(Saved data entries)
--- begin ---

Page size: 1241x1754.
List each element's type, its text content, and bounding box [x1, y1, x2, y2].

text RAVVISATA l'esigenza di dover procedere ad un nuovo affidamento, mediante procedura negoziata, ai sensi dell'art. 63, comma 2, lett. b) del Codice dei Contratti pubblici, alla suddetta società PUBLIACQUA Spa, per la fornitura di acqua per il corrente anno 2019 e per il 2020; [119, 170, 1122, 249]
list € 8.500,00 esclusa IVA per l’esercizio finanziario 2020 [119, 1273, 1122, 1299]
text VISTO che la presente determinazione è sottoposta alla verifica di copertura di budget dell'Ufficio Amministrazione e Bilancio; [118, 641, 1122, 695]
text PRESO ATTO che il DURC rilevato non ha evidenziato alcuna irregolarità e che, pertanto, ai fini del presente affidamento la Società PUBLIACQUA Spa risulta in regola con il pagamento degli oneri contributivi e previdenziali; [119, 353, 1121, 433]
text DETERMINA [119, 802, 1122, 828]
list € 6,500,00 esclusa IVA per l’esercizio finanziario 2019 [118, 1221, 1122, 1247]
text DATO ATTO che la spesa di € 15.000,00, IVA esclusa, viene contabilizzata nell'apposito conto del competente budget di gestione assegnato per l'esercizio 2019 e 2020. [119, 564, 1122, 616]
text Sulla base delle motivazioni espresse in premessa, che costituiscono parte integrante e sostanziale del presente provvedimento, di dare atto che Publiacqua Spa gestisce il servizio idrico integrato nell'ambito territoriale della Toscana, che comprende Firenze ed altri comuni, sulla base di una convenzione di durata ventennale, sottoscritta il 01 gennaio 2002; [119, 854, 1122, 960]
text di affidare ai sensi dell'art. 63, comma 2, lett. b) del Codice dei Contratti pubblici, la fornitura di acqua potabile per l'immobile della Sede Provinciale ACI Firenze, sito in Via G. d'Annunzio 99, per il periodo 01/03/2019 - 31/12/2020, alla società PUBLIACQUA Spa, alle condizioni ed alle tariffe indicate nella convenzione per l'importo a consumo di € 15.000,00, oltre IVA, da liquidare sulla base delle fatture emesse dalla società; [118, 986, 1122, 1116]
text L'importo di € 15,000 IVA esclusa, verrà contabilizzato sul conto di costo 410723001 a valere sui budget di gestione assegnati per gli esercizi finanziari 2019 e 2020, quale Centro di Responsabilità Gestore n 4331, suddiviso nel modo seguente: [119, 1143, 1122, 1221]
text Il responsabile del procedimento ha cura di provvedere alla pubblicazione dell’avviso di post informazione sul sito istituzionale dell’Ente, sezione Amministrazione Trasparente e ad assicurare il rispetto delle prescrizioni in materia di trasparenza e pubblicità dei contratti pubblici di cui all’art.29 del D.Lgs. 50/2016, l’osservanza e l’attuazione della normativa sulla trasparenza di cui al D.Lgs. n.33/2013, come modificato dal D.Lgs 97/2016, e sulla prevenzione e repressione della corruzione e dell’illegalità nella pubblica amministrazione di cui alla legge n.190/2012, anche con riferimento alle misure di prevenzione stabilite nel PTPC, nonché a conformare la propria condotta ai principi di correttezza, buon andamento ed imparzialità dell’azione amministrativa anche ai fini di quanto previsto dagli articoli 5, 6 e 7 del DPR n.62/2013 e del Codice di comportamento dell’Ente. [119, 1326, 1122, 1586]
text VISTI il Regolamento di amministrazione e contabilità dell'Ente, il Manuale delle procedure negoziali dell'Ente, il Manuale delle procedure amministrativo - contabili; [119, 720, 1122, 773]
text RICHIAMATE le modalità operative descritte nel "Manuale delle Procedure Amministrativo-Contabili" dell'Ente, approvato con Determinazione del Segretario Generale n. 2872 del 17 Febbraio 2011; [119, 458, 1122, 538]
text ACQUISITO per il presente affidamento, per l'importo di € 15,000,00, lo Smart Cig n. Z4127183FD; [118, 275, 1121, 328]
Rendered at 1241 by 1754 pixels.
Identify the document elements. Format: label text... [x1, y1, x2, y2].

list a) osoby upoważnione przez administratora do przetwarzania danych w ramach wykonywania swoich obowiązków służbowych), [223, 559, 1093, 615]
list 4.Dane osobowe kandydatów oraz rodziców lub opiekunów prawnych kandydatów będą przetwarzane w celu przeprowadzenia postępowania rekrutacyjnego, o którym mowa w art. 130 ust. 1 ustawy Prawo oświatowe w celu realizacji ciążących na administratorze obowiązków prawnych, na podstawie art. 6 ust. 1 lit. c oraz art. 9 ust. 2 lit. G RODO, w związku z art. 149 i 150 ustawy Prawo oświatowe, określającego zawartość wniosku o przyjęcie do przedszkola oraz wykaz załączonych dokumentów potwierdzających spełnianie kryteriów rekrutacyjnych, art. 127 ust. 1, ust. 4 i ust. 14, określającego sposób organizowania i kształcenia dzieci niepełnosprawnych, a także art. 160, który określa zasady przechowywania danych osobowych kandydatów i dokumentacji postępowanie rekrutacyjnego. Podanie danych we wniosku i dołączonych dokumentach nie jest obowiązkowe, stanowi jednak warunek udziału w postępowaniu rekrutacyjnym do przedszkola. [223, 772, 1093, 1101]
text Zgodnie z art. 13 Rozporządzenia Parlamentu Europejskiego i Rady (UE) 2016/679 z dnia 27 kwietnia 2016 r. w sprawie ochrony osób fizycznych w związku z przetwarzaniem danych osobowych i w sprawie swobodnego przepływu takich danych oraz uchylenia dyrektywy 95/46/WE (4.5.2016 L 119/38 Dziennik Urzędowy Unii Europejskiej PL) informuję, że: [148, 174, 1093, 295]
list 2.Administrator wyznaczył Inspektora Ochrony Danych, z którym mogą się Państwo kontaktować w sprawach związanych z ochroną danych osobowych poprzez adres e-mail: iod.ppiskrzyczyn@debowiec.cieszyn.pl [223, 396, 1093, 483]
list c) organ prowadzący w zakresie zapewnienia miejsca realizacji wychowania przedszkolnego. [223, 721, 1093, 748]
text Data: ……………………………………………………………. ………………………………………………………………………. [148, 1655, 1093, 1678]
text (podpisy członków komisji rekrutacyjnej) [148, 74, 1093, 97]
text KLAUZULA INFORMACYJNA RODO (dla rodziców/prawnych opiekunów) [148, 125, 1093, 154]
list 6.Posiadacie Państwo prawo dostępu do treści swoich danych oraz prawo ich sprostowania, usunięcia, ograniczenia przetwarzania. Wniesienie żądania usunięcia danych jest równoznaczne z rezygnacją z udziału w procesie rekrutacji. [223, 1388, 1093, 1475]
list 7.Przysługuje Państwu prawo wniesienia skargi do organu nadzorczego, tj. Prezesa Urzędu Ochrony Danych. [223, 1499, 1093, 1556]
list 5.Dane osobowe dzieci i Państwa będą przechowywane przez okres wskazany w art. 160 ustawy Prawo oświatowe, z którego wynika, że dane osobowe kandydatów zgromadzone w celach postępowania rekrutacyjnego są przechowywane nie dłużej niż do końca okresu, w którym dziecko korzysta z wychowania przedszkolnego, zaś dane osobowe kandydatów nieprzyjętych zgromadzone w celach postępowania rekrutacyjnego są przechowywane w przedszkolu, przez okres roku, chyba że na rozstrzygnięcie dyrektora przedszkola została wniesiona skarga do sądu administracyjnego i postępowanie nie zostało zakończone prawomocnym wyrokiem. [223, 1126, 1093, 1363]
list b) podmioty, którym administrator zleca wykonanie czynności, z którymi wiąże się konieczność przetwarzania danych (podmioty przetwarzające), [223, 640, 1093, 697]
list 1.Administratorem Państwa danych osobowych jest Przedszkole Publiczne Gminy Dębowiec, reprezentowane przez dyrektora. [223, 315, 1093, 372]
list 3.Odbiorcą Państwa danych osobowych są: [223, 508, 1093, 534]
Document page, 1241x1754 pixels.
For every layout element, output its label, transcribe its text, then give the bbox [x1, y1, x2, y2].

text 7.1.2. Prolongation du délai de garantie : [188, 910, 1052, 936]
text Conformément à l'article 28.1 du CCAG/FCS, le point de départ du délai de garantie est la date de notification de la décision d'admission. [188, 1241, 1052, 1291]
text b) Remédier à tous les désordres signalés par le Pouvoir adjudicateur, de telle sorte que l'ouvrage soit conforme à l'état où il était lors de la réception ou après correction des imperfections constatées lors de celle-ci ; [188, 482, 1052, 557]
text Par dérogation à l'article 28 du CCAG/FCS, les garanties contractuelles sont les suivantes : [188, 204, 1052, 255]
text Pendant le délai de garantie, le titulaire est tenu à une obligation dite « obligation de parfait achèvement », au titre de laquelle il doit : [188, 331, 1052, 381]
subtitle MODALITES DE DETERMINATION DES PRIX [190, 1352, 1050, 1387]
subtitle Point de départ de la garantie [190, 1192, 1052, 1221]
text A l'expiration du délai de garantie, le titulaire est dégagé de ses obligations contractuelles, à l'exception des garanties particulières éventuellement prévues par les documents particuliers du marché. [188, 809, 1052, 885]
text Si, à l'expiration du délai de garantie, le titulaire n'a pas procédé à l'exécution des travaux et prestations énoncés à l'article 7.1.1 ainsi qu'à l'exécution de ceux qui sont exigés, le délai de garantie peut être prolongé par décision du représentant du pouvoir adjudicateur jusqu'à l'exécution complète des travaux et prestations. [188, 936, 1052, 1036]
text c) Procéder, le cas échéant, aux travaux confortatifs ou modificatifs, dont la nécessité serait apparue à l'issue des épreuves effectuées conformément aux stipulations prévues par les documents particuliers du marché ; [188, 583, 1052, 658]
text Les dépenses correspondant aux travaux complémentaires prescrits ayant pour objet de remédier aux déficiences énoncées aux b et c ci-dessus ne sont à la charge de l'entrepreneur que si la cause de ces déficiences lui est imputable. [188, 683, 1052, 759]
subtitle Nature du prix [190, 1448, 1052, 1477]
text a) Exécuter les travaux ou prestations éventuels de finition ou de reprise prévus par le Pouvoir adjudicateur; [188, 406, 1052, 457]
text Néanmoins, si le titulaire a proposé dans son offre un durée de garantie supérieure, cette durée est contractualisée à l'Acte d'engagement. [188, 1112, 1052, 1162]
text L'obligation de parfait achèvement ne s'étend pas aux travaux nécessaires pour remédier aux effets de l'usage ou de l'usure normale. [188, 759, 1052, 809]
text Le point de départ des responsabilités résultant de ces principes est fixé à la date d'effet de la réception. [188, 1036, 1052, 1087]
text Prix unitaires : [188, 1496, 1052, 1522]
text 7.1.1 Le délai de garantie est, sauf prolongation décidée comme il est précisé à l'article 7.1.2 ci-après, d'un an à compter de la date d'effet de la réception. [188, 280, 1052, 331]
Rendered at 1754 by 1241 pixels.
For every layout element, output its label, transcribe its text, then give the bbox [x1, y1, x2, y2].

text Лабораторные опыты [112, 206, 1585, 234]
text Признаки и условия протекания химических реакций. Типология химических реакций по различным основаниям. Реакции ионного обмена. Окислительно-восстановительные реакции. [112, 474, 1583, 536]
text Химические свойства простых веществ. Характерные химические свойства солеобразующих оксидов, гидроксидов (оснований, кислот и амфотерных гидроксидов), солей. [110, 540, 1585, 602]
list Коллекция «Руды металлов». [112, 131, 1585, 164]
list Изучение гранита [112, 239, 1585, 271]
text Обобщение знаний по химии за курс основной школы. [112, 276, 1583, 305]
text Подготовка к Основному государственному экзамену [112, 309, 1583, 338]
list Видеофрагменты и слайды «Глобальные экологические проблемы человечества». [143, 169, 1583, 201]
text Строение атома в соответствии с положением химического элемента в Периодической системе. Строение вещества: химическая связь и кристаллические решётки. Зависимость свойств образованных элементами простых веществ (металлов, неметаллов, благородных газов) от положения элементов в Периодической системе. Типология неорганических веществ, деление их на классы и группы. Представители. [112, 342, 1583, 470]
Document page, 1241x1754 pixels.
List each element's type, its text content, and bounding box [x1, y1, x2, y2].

--- end ---

• WRITTEN EXERCISE: In the records, from the line with "text Лабораторные опыты [112, 206, 1585, 234]" up to and including the line with "text Признаки и", substitute "работы" for "опыты" and write those lines out again with everything else left as is.

• PROBLEM SOLUTION:
text Лабораторные работы [112, 206, 1585, 234]
text Признаки и условия протекания химических реакций. Типология химических реакций по различным основаниям. Реакции ионного обмена. Окислительно-восстановительные реакции. [112, 474, 1583, 536]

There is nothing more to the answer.